In Spain he pursued the same road. He would turn aside anywhere to talk with a gitano (gypsy), and the gypsy episodes help to flush and enliven the pages of “The Bible in Spain” in a very striking manner. The method he adopted in compiling “The Zincali” has been remarked in an earlier chapter. The reader who cares not at all for Sancho de Moncada will yet find much in the book of curious incident and lively observation. He who is bored to death with Quinones may yet be interested in such a dramatic story as that of the Bookseller of Logrono, and in such a graphic description as that of the forge in the woods, with its gypsy metaphor of the sparks: “More than a hundred lovely daughters I see produced at one time, fiery as roses; in one moment they expire, gracefully circumvolving.” As he tells us in “Lavengro,” Borrow always saw poetry in a forge. But just as he preferred Gronwy Owen to Homer, so he set the vision of the gypsy smithy, under the trees of an English dingle or in a Spanish forest, high above the more grandiose forges of the classic shades in which

“. . . the mighty family
Of one-eyed brothers hasten to the shore,
And gather round the bellowing Polypheme.”

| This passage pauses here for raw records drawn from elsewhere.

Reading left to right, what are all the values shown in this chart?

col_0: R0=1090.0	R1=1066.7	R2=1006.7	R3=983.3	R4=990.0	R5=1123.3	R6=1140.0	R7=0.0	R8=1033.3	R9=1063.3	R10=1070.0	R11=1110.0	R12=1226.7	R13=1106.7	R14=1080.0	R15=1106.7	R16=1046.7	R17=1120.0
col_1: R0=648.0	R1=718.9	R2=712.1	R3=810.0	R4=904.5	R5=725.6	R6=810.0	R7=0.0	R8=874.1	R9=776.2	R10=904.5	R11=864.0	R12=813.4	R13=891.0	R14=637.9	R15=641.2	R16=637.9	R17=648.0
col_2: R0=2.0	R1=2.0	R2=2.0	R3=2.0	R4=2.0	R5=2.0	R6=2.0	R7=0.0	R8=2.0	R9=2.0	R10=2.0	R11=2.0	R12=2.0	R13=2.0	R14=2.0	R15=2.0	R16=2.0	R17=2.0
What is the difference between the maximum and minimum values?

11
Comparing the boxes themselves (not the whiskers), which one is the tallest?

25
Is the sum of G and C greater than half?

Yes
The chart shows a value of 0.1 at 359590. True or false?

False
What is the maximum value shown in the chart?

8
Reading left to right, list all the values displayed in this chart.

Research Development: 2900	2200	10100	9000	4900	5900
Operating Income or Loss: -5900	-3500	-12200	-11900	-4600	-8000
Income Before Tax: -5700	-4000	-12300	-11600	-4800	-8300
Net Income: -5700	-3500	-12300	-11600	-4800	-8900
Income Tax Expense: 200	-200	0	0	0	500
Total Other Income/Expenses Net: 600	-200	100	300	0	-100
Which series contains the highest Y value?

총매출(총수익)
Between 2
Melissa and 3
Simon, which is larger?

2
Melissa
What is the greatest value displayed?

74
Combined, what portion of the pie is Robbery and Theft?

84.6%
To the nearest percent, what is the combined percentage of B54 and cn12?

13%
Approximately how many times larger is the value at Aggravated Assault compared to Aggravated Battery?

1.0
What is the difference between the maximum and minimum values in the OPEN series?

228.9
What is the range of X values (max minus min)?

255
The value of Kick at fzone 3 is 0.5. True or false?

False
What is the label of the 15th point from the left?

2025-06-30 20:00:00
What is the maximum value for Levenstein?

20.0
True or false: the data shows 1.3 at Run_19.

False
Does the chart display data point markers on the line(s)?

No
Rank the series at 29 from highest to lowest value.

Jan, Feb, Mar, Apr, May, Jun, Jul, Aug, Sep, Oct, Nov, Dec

Indeed, he sometimes expressed downright contempt for Vulcan and his minions, though he did not disdain the Cyclopean legend as a literary element in the composition of the scene just mentioned. The traditional trade of the smith is dying out among the gypsies, and the sale of cheap tinpots is a much commoner occupation of their lives than the forging of the petul (horseshoe). Certain aspects of gypsydom described in “The Zincali,” however, are constant, and here it is proposed to notice more particularly Borrow’s remarks bearing on the general and permanent features of Romany character and customs, arts and manners.